Нет, нельзя. Широко обобщающего, синтетического художественного образа Филонов не дает и дать не может. Такова уж особенность его дарования. Недаром, пытаясь философски обосновать свою теорию, ставит он такое решительное ударение на анализ — «аналитическая школа». «Думай над каждым атомом делаемой вещи», — внушает он ученикам своим, «упорно и точно делай каждый атом», «упорно и точно рисуй каждый атом», ибо степень напряжения «аналитической сделанности» определяет качественность произведения искусства. «Общее возникает из частных» — таково основное положение Филонова. Надо ли говорить, насколько ошибочно это положение. Владимир Ильич Ленин настойчиво указывал, какое решающее значение для всех видов практической деятельности имеет тесная связь практики с теорией. Отрыв от теории, от четкой общей линии неожиданно ведет к тому, что в плане политическом называем мы «делячеством» и против чего так энергично борется партия. Филонов в области искусства является как раз такого рода «делякой». Это — великий мастер на мелкие дела. С редким упорством корпит он сам и заставляет корпеть учеников своих над деталями, над пресловутыми «атомами», не имея общей четкой синтезирующей идеи единого целостного художественного образа. Из-за сучьев не видит он леса. «Вещь должна расти и развиваться, — говорит он, — так же закономерно и органически, атом за атомом, как совершается рост в природе». Типичный «самотек» рядового «деляки». И тот же самый результат. И тут и там отсутствие «руля и ветрил» приводит, невзирая на качественную высоту отдельных моментов работы, к утрате твердо обоснованной общей линии, к ее искривлению и вредным последствиям.

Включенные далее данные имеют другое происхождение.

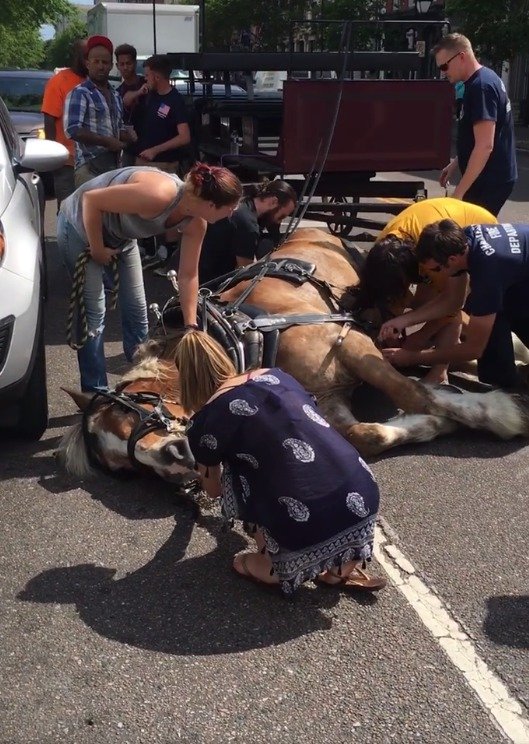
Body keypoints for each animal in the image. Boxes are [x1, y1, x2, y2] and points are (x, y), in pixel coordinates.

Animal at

Такова значимость Филонова как мастера. Таково значение созданной им «аналитической школы».
Попытки Филонова прикрыть пустоту своего внутреннего буржуазного содержания мишурой научности тоже не выдерживают никакой критики. Затхлой метафизикой натурфилософии веет от претензий его показать «процесс роста и развития». Когда на лице здорового, казалось бы, человека (см. «Мать» [999]) изображает художник некую «язву» с какими-то кристалловидными образованиями и уверяет, что он вскрыл процесс «развития», это наивно, как наивно усматривать процесс «роста» в том, что над нормально поставленным глазом рисуется еще дополнительный «третий» глаз, или в том, что голова лошади обрастает рядом ушей, рядом глаз и превращается в некий «сгусток».
Я сознательно не коснулся ни вопроса о близости Филонова к западноевропейскому экспрессионизму, ни вопроса об использовании Филоновым уроков старых мастеров. Цель данной статьи — показать общественно-политическое и художественное значение Филонова — может быть осуществлена и при не столь широкой постановке вопроса, путем использования только того материала, который имеется на данной выставке.
Филонов П. Н. ПИСЬМА
1
П. Н. Филонов — М. В. Матюшину [1000]
Михаил Васильевич, по поводу моего с Вами разговора должен сказать следующее: несмотря на то, что я был с Вами совершенно искренен, но я невольно применился к обстоятельствам, вытекавшим из него. Сущность нашего разговора — это чистое искусство и то неизбежное, что надо для него сделать. Так как мы с Вами вообще мало говорили как вчера, так и ранее, то пусть этот разговор будет последним, в котором я не высказался так, как должен. Теперь я буду говорить с Вами без недомолвок и перегородок. Я вижу перед собой искусство объективно, как кремень или кусок железа, и все, что к нему не относится, я устраню. Я поступлю так, как поступит полководец, который тяжело раненых и больных оставит, а пойдет или один или с самыми лучшими (которые не ноют по-песьи), и это не будет беспощадность, а будет жалость и самая нежная забота о тех лучших и сильных, которые пропадут так же хорошо, как и больные, если с ними свяжутся. Это маленький пролог — а теперь по существу, и я смело и прямо скажу то, в чем я уверен, и если в данный момент это оттолкнет Вас от меня, то я уверен, я знаю, что после первой же Вашей попытки расходовать Ваши силы на то, чтобы организовать общество [1001]с бору да с сосенки, Вы увидите, что в данный момент Вам работать не с кем, кроме меня и Малевича. Это будет центр: я, Вы и он и никто иной (порядок, в котором я пишу «я, Вы и он» мною ставится сознательно и безошибочно — если бы он был иным, я бы написал в любом порядке иначе). Причем ни Вы, ни он не могли бы так безошибочно выбрать вещь или человека, нужного для нашего дела, как я. Бурлюков [1002]я отрицаю начисто. Они относятся в данный момент не к новому искусству, а к эксплоатации нового искусства. Я же от этого дела далек и чужд [1003].